WOW.
Chocolate has 3500 years of history.
Here's a brief timeline of chocolate, its people and its travels:
1500 bc - OLMEC - the "mother culture" of Mesoamerica knew a good thing when they found it in their forests. Chocolate traces were found on the Olmec's ceramic pots, suggesting chocolate as we know it originated with these dynamic traders, astronomers, travelers & artisans.
1000 bc - 1200 ad - MAYA - The artistic Maya used cacao beans as currency, and they were the first to master the process of fermenting and roasting the beans. They used chiles and vanilla among other spices to flavor their chocolate paste. On the dark side, they mixed chocolate with human blood to sacrifice to gods on top of their magnificent temples. Drink up.

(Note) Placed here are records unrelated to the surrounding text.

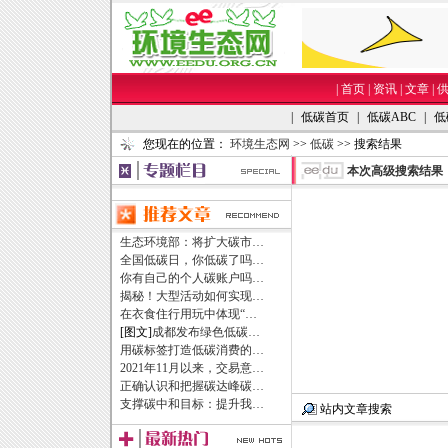
|
首页
|
资讯
|
文章
|
|
低碳首页
|
低碳ABC
|
低
您现在的位置：
环境生态网
>>
低碳
>> 搜索结果
本次高级搜索结果
生态环境部：将扩大碳市…
全国低碳日，你低碳了吗…
你有自己的个人碳账户吗…
揭秘！大型活动如何实现…
在衣食住行用玩中体现“…
[图文]
成都发布绿色低碳…
用碳标签打造低碳消费的…
2021年11月以来，交易意…
正确认识和把握碳达峰碳…
支撑碳中和目标：提升我…
站内文章搜索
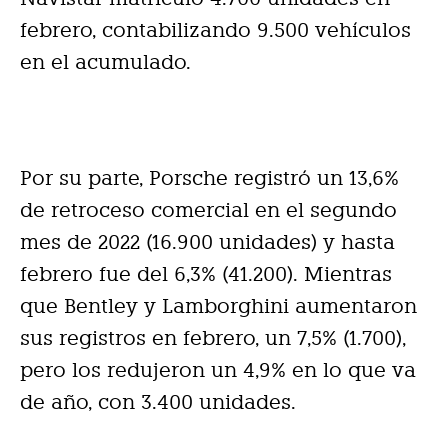
febrero, contabilizando 9.500 vehículos
en el acumulado.
Por su parte, Porsche registró un 13,6%
de retroceso comercial en el segundo
mes de 2022 (16.900 unidades) y hasta
febrero fue del 6,3% (41.200). Mientras
que Bentley y Lamborghini aumentaron
sus registros en febrero, un 7,5% (1.700),
pero los redujeron un 4,9% en lo que va
de año, con 3.400 unidades.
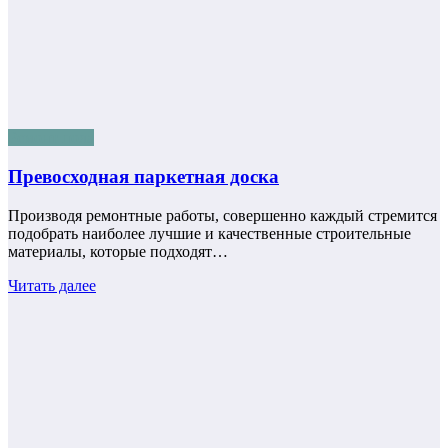
Ремонт пола
Превосходная паркетная доска
Производя ремонтные работы, совершенно каждый стремится
подобрать наиболее лучшие и качественные строительные
материалы, которые подходят…
Читать далее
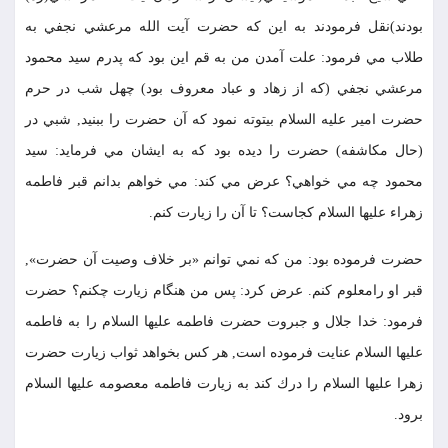
بودند)نقل فرمودند به اين كه حضرت آيت الله مرعشي نجفي به
طلاب مي فرمود: علت آمدن من به قم اين بود كه پدرم سيد محمود
مرعشي نجفي (كه از زهاد و عباد معروف بود) چهل شب در حرم
حضرت امير عليه السلام بيتوته نمود كه آن حضرت را ببنيد, شبي در
(حال مكاشفه) حضرت را ديده بود كه به ايشان مي فرمايد: سيد
محمود چه مي خواهي؟ عرض مي كند: مي خواهم بدانم قبر فاطمه
زهراء عليها السلام كجاست؟ تا آن را زيارت كنم.
حضرت فرموده بود: من كه نمي توانم «بر خلاف وصيت آن حضرت»,
قبر او رامعلوم كنم. عرض كرد: پس من هنگام زيارت چكنم؟ حضرت
فرمود: خدا جلال و جبروت حضرت فاطمه عليها السلام را به فاطمه
عليها السلام عنايت فرموده است, هر كس بخواهد ثواب زيارت حضرت
زهرا عليها السلام را درك كند به زيارت فاطمه معصومه عليها السلام
برود.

1500's - AZTEC - Fierce and powerful, the Aztec built their golden temples on the profits of their cacao empire. Kings and noblemen shared the frothy drink worthy of the gods. Like the Maya, chocolate was associated with sacrificial rites. Occasionally a human heart was cut out of the body and offered up - still beating. Montezuma famously drank golden goblets of cacao before he visited his harem.
1500 - 1600's - SPANISH & EUROPEAN - When the Spanish Conquistadores arrived near Montezuma's city walls, he mistook their leader, Cortez, for Quetzelcoatl, the beloved god of cacao. Bad call. This case of mistaken identity cost Montezuma his palace, his empire, his gold, his chocolate, and finally, his life. But the legend lives on. Cacao's official latin name later became theobroma cacao - FOOD OF THE GODS.
1600 - 1700's - SPANISH, ITALIAN & ENGLISH - Chocolate was experimental - monks were stirring it in Spain, sailors were chewing it on trans-Atlantic voyages, settlers of new world Mexico were mixing it with their other crops....like sugar cane. Now there's a good idea: Chocolate & Sugar. A beverage of sweetened cacao (also called cocoa - both words derived from the Aztec language) caught on and soon became an export from the New World back to Europe.
1650 -1700's - EUROPEAN - The culinary good times rolled into Europe with chocolate, coffee, tea and sugar. Aristocratic ladies sipped sweetened hot chocolate for breakfast; pastry chefs were experimenting with chocolate paste in elaborate royal kitchens. London opened the first "chocolate house", a place to drink chocolate and discuss the events of the day. Chocolate was on fire...or at least close enough to a fire for some lucky chef to invent chocolate cake and chocolate fondue. Thank you, chef.
1800's - FRENCH, EUROPEAN & AMERICAN - Chocolate souffle and Chocolate French Buttercream were invented, along with the Sachertorte and the Dobos Torte. This was the golden age of chocolate's flavor pairings: chocolate & vanilla, chocolate & almond, chocolate & rum, chocolate & fruit. With the machine power of the Industrial Age, chocolate then met a pipeline to wide distribution, advertising and a very wide world of adoring people.
1900's - THE WORLD - Chcolate became a sensation & a global business - harvested in the tropics, mass-produced in Europe & America and sold around the world. This is an era of tycoons and candy bars - Cadbury, Hershey's & Mars to name a few. With mass-production comes conformity, good in many ways but also restrictive. Europe developed a fine hand-made chocolate tradition that co-existed with machine-made chocolate. The wide availability of machine-made chocolate created an appetite for new chocolate exploration....and a new growth business...artisan chocolates.
2000's - EUROPE, AMERICA & JAPAN - Artisan chocolatiers create hand-made confections prized for the freshness of their ingredients, their artistic presentation and their high-quality, complex flavorings. Sales of mass-produced chocolates are still strong around the world, and artisans continue to develop the value of hand-made confections. New interest in terroir (the effect of the soil and growing conditions on the flavor), dark chocolate, health benefits, sustainable farming and innovative artistic expressions dominate the current chocolate climate, with the biggest multi-national chocolates seeking to increase market share of both mass-produced and artisan chocolates.